As Francis P. Dinneen points out “when we hear la parole of another community, we perceive the noises made, but not the social fact of language. We cannot connect the sounds produced and the social facts with which the other speech associates the sounds. When we hear la parole within our own community we perceive the sounds as associated with social facts, according to a set of rules. These rules, which can be called the convention, or grammar, of the language are habits that education has imposed on us. They have the property of being general throughout the community.
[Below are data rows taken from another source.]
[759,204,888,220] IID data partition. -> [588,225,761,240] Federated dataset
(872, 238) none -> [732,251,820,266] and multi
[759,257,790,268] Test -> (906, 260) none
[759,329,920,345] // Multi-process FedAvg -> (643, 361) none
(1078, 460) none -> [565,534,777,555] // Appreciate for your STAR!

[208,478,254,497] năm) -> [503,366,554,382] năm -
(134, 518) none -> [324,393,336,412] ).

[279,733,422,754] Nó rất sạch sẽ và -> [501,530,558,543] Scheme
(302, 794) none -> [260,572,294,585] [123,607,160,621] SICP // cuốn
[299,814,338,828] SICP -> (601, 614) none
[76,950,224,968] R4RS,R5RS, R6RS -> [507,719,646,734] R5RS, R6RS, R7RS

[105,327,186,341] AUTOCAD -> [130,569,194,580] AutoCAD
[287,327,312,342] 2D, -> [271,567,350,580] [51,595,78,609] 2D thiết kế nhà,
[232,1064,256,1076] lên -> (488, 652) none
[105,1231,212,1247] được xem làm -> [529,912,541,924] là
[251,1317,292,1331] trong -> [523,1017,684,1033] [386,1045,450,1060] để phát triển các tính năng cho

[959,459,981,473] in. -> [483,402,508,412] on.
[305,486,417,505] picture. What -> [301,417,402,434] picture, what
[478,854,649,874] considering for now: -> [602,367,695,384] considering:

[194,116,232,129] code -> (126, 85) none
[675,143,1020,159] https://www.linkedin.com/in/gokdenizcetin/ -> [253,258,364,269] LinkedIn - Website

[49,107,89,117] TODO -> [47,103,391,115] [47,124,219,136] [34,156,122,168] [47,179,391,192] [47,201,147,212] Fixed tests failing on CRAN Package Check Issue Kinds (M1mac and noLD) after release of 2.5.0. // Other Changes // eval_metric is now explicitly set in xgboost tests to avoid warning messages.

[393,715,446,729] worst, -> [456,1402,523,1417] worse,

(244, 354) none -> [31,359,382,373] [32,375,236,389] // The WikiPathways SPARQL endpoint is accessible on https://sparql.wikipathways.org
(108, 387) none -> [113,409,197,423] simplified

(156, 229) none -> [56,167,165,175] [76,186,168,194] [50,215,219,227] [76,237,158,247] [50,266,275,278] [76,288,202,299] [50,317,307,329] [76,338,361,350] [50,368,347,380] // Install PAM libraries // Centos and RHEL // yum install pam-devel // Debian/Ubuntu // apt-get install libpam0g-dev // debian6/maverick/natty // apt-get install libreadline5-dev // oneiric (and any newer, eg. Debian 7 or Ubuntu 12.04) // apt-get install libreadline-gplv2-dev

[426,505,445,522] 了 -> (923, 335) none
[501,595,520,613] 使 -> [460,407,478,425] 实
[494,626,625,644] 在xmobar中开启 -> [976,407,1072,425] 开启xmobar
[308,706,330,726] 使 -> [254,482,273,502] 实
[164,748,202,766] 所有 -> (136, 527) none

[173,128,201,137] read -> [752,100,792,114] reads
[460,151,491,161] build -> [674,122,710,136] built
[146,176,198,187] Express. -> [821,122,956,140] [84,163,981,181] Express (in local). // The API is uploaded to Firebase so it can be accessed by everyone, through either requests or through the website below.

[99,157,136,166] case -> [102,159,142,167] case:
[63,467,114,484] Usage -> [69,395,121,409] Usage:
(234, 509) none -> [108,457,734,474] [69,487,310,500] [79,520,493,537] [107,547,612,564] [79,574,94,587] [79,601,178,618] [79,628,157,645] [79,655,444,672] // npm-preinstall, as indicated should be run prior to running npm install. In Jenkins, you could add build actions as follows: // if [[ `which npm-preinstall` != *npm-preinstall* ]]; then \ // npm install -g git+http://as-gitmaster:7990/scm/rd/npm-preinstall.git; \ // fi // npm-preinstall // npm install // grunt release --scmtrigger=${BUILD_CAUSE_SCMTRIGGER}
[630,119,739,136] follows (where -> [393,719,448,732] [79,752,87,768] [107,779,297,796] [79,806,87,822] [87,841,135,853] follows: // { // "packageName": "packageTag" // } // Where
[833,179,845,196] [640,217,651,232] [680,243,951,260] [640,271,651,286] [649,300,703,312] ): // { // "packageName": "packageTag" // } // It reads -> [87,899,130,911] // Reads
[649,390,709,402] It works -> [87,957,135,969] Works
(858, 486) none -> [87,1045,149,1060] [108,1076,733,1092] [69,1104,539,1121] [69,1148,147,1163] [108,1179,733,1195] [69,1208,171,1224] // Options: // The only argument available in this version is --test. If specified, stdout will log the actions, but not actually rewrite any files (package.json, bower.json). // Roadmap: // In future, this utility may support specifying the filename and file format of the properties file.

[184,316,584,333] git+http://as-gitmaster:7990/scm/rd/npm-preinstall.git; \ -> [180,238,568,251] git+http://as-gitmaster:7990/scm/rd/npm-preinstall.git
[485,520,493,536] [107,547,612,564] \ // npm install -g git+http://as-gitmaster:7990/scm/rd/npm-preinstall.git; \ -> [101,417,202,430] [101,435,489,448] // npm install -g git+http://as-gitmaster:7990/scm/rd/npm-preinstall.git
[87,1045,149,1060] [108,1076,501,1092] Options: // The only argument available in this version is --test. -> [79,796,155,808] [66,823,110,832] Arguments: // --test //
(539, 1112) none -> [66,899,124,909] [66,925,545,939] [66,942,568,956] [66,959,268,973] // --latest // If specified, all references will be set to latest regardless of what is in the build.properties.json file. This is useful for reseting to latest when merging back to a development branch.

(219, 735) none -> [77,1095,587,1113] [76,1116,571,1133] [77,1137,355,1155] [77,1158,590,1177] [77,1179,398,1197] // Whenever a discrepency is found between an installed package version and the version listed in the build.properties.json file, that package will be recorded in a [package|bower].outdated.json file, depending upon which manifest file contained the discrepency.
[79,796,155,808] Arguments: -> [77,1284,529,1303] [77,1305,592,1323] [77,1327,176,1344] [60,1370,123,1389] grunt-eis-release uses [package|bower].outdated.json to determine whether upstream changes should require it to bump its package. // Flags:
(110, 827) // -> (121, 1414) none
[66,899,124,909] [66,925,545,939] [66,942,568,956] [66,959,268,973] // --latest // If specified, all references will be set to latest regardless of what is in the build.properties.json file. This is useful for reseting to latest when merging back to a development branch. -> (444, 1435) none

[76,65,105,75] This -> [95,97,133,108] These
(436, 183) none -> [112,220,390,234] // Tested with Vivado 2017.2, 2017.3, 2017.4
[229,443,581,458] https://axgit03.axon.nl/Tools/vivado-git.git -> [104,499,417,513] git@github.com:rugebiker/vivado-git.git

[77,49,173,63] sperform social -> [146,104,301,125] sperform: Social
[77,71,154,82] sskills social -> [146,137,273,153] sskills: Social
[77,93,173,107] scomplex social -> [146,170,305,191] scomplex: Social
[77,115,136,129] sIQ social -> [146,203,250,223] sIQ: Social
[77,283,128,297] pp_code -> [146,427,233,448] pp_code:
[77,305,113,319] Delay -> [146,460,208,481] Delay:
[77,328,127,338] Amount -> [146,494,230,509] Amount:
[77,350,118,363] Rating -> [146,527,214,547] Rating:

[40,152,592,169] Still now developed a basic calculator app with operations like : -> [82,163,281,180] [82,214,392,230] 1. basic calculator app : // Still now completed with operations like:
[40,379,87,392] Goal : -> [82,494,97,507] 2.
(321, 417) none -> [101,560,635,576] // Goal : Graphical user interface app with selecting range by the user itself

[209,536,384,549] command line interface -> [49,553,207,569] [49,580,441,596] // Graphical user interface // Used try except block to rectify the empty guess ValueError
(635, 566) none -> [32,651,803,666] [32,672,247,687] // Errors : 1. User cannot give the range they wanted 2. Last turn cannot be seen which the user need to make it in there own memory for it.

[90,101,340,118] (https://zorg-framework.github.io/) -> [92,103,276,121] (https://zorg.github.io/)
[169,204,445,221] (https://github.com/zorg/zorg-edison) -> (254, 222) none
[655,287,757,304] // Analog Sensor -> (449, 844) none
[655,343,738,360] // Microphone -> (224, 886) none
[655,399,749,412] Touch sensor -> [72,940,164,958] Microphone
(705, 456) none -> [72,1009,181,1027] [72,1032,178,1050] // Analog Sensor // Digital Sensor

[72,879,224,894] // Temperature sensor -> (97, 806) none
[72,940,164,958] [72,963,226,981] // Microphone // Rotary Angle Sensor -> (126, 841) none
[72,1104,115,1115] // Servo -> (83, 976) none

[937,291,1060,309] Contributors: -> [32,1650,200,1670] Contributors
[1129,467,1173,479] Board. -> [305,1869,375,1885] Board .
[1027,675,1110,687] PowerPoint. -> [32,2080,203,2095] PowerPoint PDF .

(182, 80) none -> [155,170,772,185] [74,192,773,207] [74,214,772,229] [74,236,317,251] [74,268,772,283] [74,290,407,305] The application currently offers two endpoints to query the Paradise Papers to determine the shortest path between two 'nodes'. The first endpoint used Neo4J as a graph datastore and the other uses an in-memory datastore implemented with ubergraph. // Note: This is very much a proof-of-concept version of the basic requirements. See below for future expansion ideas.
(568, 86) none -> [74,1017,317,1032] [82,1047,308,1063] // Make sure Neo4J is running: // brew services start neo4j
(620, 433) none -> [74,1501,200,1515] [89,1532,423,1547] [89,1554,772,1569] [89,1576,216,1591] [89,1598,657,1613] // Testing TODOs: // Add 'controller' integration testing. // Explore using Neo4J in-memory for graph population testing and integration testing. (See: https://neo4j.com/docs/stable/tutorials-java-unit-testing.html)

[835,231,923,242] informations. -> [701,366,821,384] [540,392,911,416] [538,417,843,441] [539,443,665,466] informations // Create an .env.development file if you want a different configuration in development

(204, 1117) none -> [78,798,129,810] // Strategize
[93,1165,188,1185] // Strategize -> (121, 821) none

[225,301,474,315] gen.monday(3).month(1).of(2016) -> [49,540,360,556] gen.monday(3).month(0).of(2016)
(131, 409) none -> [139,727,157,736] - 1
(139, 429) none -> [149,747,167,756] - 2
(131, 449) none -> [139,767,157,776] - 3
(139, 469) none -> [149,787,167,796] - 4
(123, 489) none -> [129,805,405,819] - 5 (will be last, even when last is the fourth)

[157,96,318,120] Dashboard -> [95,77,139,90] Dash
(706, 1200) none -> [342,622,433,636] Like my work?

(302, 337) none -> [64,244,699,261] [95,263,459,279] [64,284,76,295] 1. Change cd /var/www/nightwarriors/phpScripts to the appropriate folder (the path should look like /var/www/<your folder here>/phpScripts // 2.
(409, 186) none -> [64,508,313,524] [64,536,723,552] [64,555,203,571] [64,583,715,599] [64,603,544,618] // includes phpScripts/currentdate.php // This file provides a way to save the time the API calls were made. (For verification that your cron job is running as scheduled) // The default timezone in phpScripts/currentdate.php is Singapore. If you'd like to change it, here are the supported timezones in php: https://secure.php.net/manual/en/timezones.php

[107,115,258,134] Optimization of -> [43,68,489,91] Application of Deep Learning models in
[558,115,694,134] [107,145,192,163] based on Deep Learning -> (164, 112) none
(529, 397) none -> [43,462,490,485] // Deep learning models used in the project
That is why all the speakers can understand each other.
Langue (Language)
Parole (Speech)
1. It is stable and institutionalised.    
1.      It is mobile and personal.
2. It is passive.           
2.      It is active.
3.It is a social fact and general for the community.    
3.      It is individual and idiosyncratic.

4.It contains the negative limits on what a speaker  must say.
4.      It doesnot put any such limits.
5. It is sum of properties shared by all speakers of a community.      
5.      It contains infinite number of individual properties.
6. A scientific study can only be based on La langue
6.      It is not amenable to scientific study.
7. It is an abstraction.
7.      It is concrete manifestation
8. It is a collective instrument.
8.      It is not a collective instrument.
9. It is a set of conventions and habits handed down to next generation readymade.
9.      It is diverse and variegated.
10. It is language as a speaker is expected to use.
10.  It is language in actual use.
11. It is not subject to social and individual pressure.         
11.  It is susceptible to social and other pressure.
12. It is fixed.
12.  It is free.
13. It is a potential form of language.